In 2004, Congress enacted the Law Enforcement Officers Safety Act (LEOSA) to allow any qualified active or retired law enforcement officer to carry a concealed firearm almost anywhere in the United States, regardless of state or local laws otherwise restricting the officer from carrying a weapon. The State of New Jersey enacted its own law imposing additional restrictions on active and retired New Jersey officers, as well as officers from other jurisdictions. The Federal Law Enforcement Officers Association and the Fraternal Order of Police sued the New Jersey Attorney General and Superintendent of the State Police over the apparently unconstitutional New Jersey law.
“It is difficult to imagine a clearer statement of preemption” than the language of the LEOSA.

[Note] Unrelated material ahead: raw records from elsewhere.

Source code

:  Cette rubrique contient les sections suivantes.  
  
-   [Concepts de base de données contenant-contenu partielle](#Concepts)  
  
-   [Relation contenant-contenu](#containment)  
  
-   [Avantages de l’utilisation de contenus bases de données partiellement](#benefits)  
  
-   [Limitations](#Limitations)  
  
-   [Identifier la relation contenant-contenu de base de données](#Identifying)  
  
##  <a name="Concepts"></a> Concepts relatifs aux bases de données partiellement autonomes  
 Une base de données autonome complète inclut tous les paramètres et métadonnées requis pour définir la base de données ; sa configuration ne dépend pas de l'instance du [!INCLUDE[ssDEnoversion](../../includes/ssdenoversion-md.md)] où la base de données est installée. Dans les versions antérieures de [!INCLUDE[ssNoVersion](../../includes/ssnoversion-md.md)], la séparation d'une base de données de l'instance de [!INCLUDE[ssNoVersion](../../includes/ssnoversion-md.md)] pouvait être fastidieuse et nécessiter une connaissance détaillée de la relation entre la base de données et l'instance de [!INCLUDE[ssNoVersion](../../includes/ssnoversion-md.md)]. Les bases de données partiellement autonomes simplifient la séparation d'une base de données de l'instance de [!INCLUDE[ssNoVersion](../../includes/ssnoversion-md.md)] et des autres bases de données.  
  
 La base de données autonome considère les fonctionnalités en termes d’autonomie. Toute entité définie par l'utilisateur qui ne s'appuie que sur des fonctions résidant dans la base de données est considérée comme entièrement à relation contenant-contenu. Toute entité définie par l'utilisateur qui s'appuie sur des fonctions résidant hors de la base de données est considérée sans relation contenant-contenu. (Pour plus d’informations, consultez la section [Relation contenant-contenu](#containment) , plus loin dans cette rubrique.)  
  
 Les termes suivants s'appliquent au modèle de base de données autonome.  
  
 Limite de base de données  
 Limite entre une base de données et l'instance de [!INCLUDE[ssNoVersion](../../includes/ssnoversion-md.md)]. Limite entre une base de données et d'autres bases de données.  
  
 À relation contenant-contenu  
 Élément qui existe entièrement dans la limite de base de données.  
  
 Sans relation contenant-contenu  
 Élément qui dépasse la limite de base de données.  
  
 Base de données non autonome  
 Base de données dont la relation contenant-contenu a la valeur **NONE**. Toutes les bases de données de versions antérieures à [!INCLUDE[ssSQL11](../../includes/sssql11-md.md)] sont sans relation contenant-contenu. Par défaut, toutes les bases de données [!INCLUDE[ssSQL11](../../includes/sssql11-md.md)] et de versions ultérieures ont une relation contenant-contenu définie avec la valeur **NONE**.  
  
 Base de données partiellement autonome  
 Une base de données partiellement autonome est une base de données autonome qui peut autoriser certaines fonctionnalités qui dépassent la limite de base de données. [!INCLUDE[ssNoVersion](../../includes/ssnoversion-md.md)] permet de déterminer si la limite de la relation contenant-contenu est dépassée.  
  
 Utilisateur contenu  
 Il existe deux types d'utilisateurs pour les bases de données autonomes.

The appellate court held LEOSA does provide certain active and retired officers with an enforceable right to carry concealed firearms, whether the officers are from another state, retired from a New Jersey agency, or from federal or out-of-state agencies. The court held, “LEOSA reflects Congress’s clear and unambiguous intent to confer a right upon individual qualified retired LEOs who comply with the statute’s identification requirements to carry a concealed firearm. LEOSA’s text demonstrates that Congress’s ‘unmistakable focus’ was on the individual right-holder…It is difficult to imagine a clearer statement of preemption” than the language of the LEOSA.